Measurement is happening all the time only in the macroscopic world. The fundamental difference between a quantum particle and a macroscopic body is that a quantum particle is not interacting with its environment, or if it is interacting then it is not interacting in such a way as to generate the measured property you are interested in.

The conceptual difficulty in quantum mechanics is that in the absence of measured properties, particles do not behave in a way which we find intuitive. Indeed, one must go into the mathematical foundations, not just study the results, if one wants to understand it. I have sought to clarify this in a published paper The Hilbert space of conditional clauses.

I thought of an interpretation about this question and would like to know if it is meaningful:

Saying that there is no superposition of states is only true for a given orientation of coordinates. And the notion of superposition has only meaning for a given frame.

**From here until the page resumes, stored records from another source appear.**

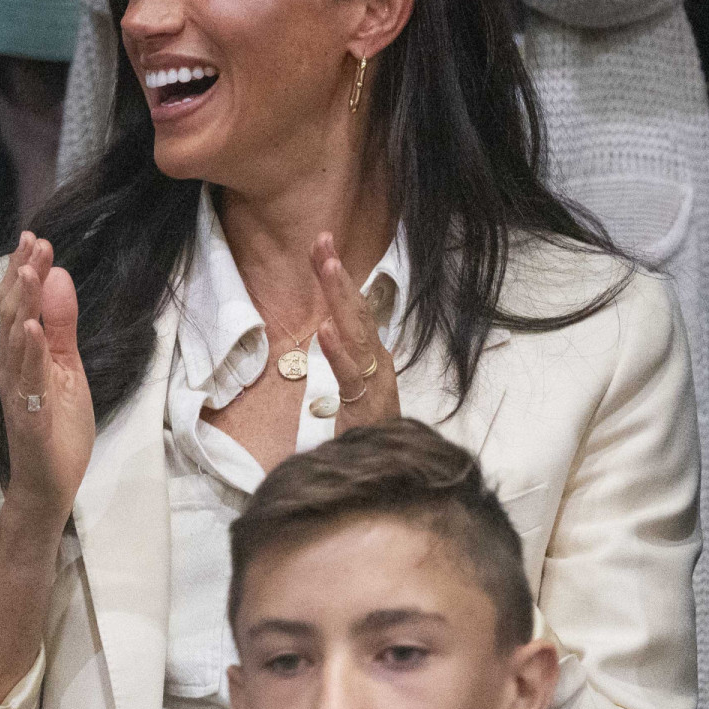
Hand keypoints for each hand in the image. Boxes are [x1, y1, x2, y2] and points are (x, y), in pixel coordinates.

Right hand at [0, 233, 93, 526]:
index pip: (19, 304)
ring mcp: (18, 390)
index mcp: (22, 353)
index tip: (35, 238)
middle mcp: (12, 366)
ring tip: (28, 272)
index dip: (24, 270)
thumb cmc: (57, 426)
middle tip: (33, 241)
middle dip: (22, 276)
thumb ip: (62, 325)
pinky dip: (28, 353)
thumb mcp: (67, 367)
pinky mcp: (28, 415)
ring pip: (16, 341)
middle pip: (12, 314)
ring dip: (21, 305)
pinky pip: (27, 380)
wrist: (50, 483)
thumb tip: (57, 277)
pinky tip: (30, 329)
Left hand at [311, 233, 398, 428]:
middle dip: (337, 273)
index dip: (336, 275)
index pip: (352, 306)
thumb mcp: (352, 382)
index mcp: (370, 352)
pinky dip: (338, 351)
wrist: (387, 469)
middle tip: (322, 240)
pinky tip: (325, 329)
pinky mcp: (364, 404)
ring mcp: (373, 380)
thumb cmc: (367, 425)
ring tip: (327, 267)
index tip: (320, 244)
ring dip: (340, 298)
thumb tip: (331, 323)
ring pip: (355, 333)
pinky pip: (350, 374)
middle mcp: (376, 359)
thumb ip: (344, 354)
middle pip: (355, 310)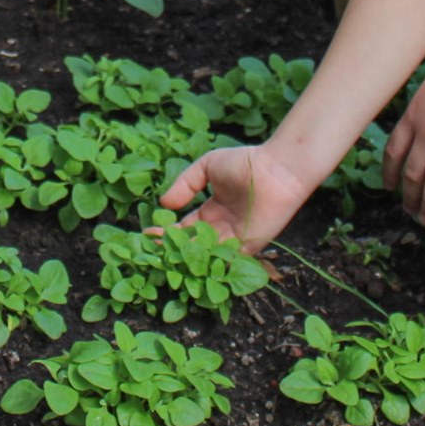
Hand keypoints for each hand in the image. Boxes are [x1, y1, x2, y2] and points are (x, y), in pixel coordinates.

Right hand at [156, 142, 314, 255]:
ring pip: (205, 253)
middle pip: (193, 244)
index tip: (147, 233)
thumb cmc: (245, 163)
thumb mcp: (207, 167)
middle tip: (150, 251)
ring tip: (162, 257)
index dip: (168, 231)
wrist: (276, 169)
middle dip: (172, 248)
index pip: (186, 226)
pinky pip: (225, 259)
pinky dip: (208, 262)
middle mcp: (223, 227)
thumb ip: (185, 185)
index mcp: (214, 209)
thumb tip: (164, 204)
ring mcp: (235, 239)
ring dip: (185, 256)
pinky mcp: (248, 246)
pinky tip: (186, 262)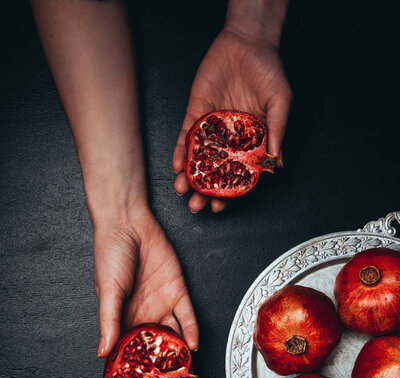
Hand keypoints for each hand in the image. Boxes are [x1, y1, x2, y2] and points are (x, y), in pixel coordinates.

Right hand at [94, 209, 197, 356]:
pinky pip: (187, 315)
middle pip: (155, 344)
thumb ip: (109, 321)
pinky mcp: (178, 291)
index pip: (130, 348)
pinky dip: (192, 330)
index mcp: (123, 317)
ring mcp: (162, 303)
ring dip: (179, 350)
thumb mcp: (107, 291)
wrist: (129, 224)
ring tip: (185, 369)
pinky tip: (194, 345)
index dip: (135, 365)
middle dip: (162, 363)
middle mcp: (144, 314)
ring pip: (174, 333)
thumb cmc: (110, 256)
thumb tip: (102, 352)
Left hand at [173, 27, 292, 212]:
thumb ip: (277, 130)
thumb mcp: (280, 101)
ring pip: (198, 159)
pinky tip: (177, 165)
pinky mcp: (196, 114)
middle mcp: (230, 140)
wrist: (246, 42)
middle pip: (215, 172)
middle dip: (204, 191)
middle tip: (196, 206)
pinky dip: (181, 151)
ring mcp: (212, 128)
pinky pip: (186, 136)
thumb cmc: (268, 70)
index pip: (238, 174)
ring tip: (182, 190)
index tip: (220, 208)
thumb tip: (276, 162)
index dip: (229, 194)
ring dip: (189, 176)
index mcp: (251, 142)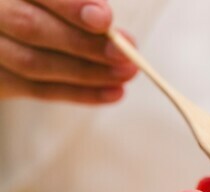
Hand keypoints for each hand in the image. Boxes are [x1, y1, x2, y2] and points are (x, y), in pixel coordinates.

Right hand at [0, 0, 136, 103]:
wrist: (8, 35)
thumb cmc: (45, 12)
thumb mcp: (54, 4)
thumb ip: (76, 6)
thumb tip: (110, 29)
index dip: (69, 6)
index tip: (104, 20)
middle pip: (29, 28)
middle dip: (83, 43)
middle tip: (125, 54)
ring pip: (33, 64)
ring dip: (87, 72)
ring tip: (126, 73)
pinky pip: (37, 90)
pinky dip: (79, 93)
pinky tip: (113, 93)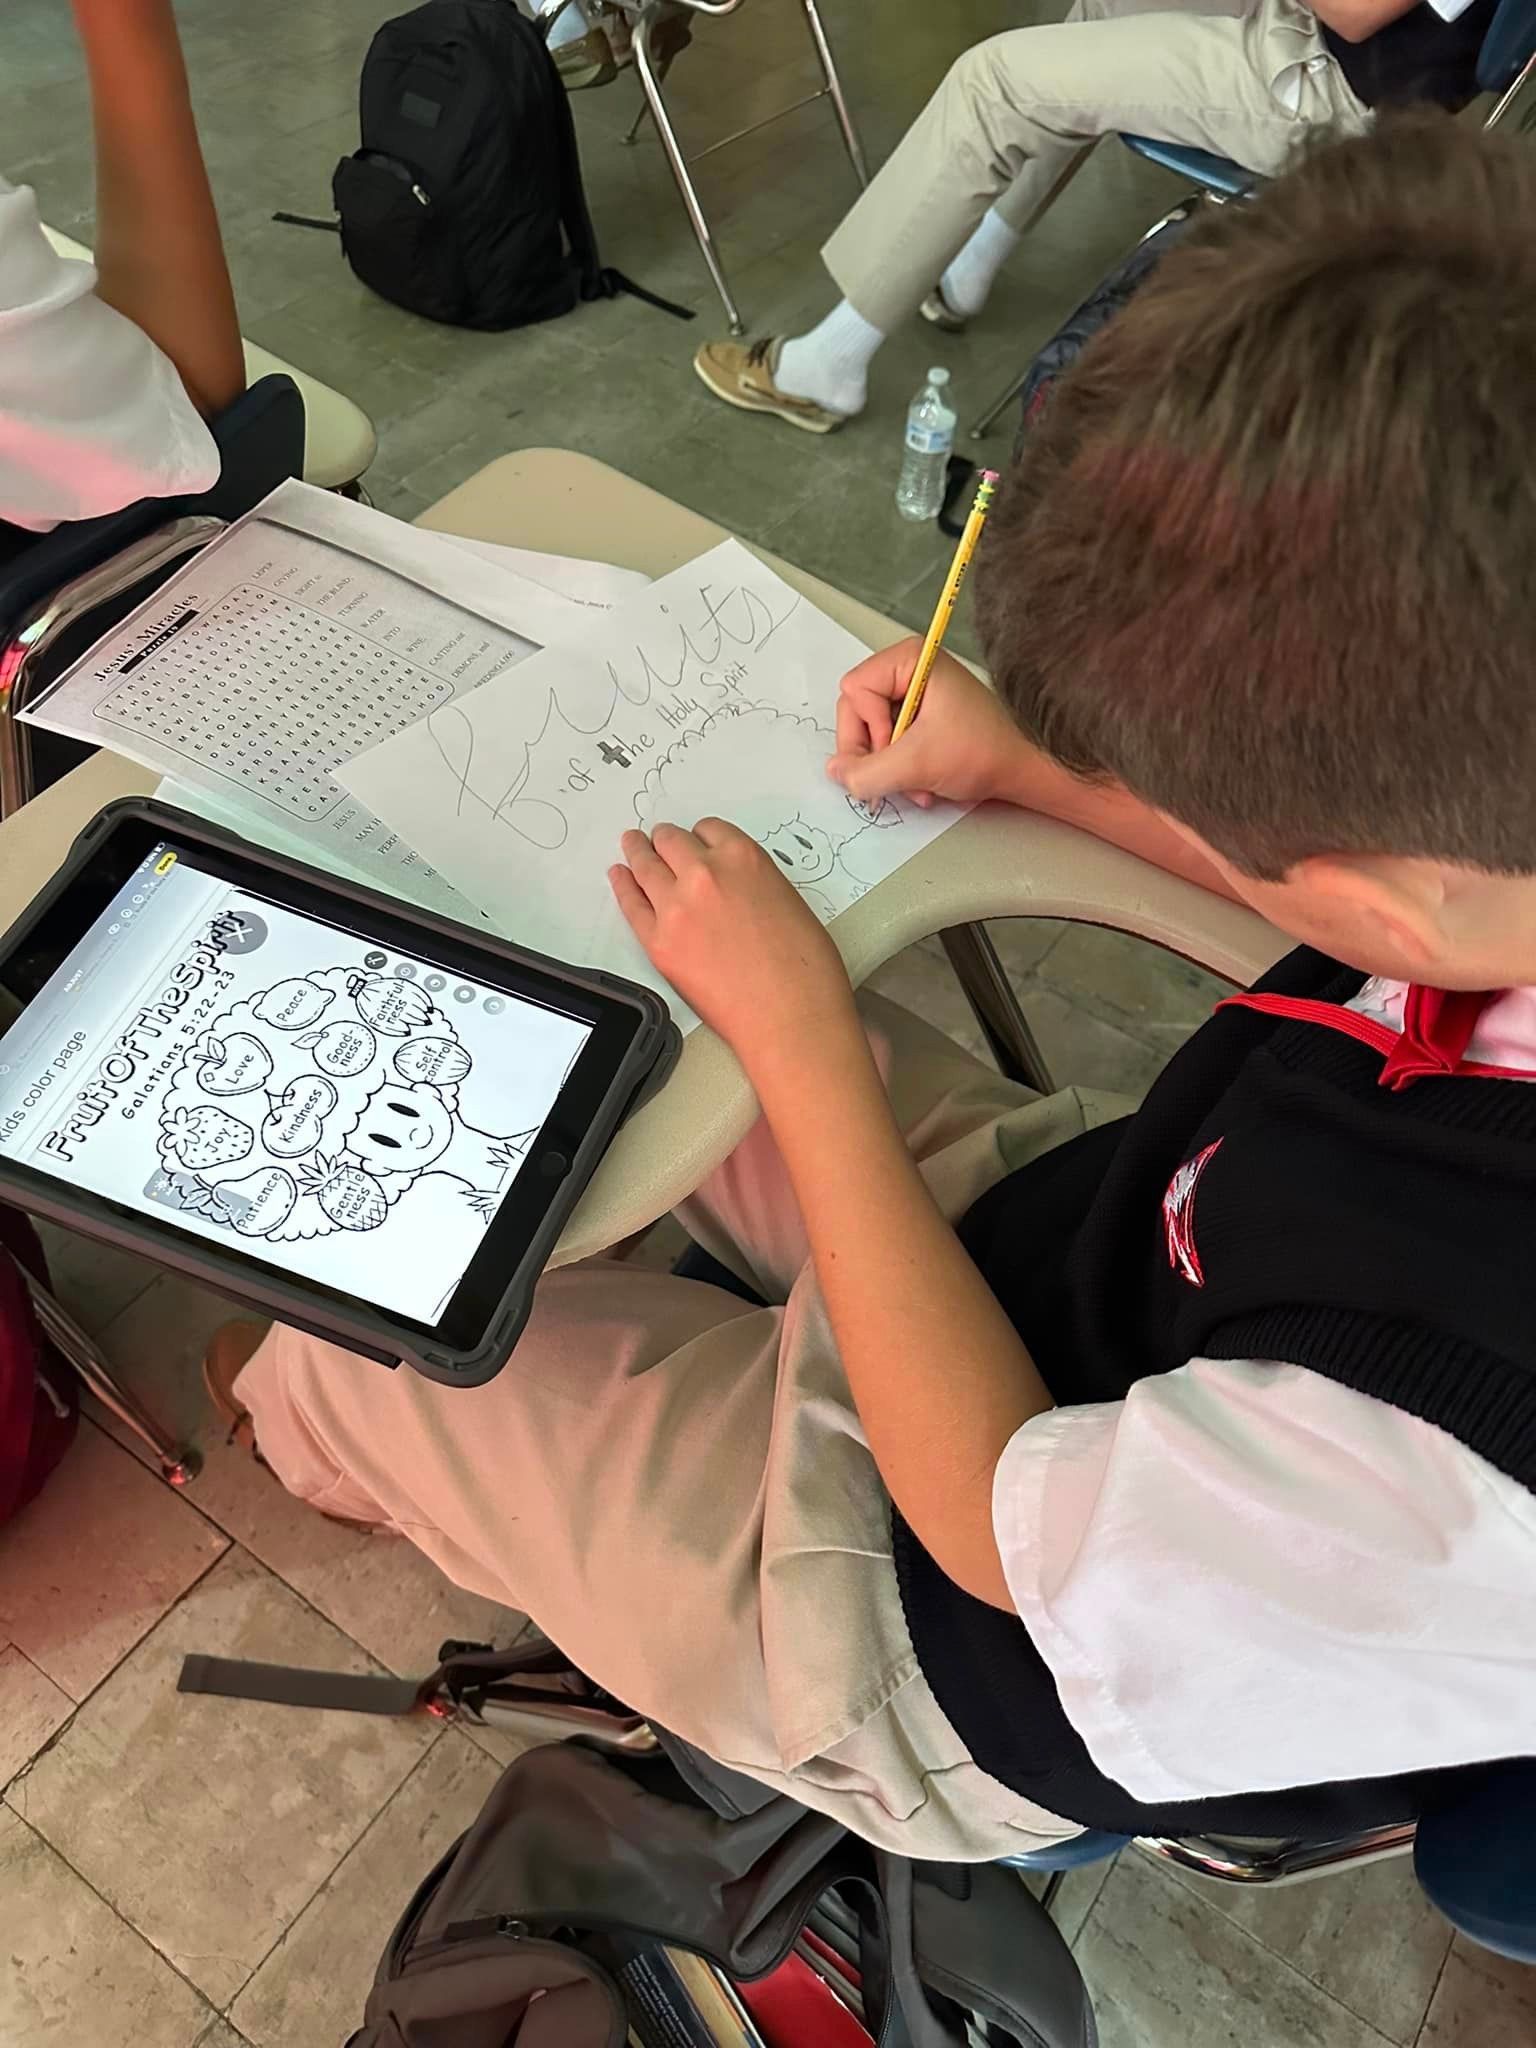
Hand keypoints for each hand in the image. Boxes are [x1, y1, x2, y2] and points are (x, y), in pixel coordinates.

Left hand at [610, 819, 855, 1059]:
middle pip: (671, 842)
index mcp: (743, 858)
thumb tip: (736, 890)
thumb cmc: (804, 970)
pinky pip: (631, 904)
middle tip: (658, 840)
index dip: (700, 837)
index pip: (709, 830)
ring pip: (646, 865)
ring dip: (638, 852)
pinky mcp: (658, 942)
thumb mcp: (788, 902)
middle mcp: (705, 874)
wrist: (790, 1016)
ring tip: (632, 845)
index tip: (696, 841)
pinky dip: (623, 886)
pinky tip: (620, 877)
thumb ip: (753, 885)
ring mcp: (676, 907)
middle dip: (665, 840)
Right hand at [828, 639, 1029, 809]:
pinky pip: (891, 742)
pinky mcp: (923, 716)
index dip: (866, 728)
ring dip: (890, 767)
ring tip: (918, 782)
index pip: (852, 691)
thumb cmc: (984, 751)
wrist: (1024, 769)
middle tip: (898, 772)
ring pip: (873, 733)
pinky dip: (902, 767)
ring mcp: (916, 693)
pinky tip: (924, 782)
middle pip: (857, 712)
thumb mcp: (916, 764)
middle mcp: (911, 668)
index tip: (895, 748)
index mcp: (911, 658)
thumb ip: (866, 772)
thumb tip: (835, 772)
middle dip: (876, 752)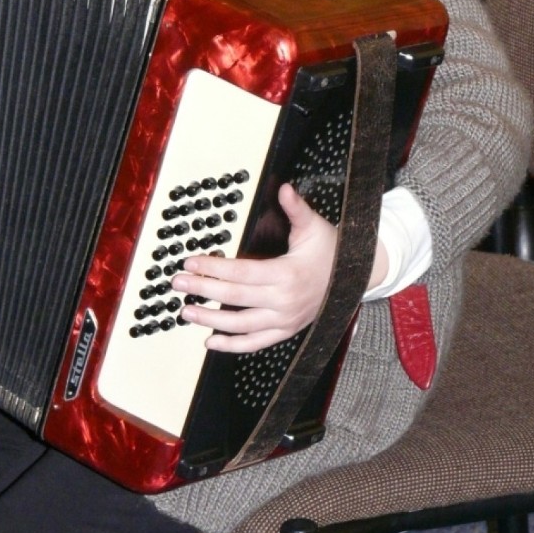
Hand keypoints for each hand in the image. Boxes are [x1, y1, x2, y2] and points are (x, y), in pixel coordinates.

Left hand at [169, 182, 338, 353]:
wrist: (356, 277)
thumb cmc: (331, 250)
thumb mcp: (313, 226)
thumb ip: (295, 208)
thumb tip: (283, 187)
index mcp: (286, 274)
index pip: (240, 273)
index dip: (212, 268)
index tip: (190, 263)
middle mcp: (283, 301)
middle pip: (234, 298)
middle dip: (202, 290)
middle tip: (177, 284)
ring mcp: (284, 320)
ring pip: (240, 325)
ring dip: (210, 320)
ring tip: (186, 311)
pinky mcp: (286, 330)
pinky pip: (255, 343)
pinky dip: (232, 345)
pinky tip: (210, 341)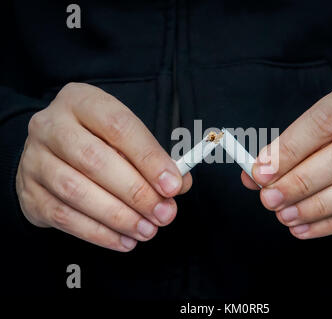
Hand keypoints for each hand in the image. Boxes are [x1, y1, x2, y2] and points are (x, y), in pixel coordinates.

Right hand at [16, 83, 191, 251]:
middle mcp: (52, 126)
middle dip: (136, 192)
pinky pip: (64, 217)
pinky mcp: (29, 192)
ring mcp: (35, 159)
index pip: (119, 126)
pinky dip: (99, 233)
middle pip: (95, 160)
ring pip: (77, 191)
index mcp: (81, 102)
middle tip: (164, 213)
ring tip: (147, 230)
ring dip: (119, 217)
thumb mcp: (125, 137)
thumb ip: (153, 158)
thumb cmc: (98, 142)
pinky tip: (124, 239)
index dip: (149, 158)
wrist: (51, 152)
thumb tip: (178, 184)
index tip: (173, 185)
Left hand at [243, 78, 331, 238]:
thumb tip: (254, 176)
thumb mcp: (323, 121)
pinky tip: (305, 227)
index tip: (262, 171)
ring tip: (285, 216)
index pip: (325, 121)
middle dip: (301, 183)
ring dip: (316, 208)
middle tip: (270, 199)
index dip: (290, 149)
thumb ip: (288, 146)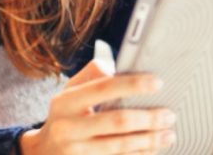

If a particle $$A$$ has spin up in a given direction it has a superposition of up and down for an axis not at that direction. It is not possible to choose a frame where all particles have no superposition of states.

It is simmilar to an elastic field inside a body in equilibrium. It is always possible for each point, to find an axis orientation such that there is no shear stresses in the stress tensor.

But if I choose that orientation, it is perfectly possible to have shear stresses at points in the neighborhood.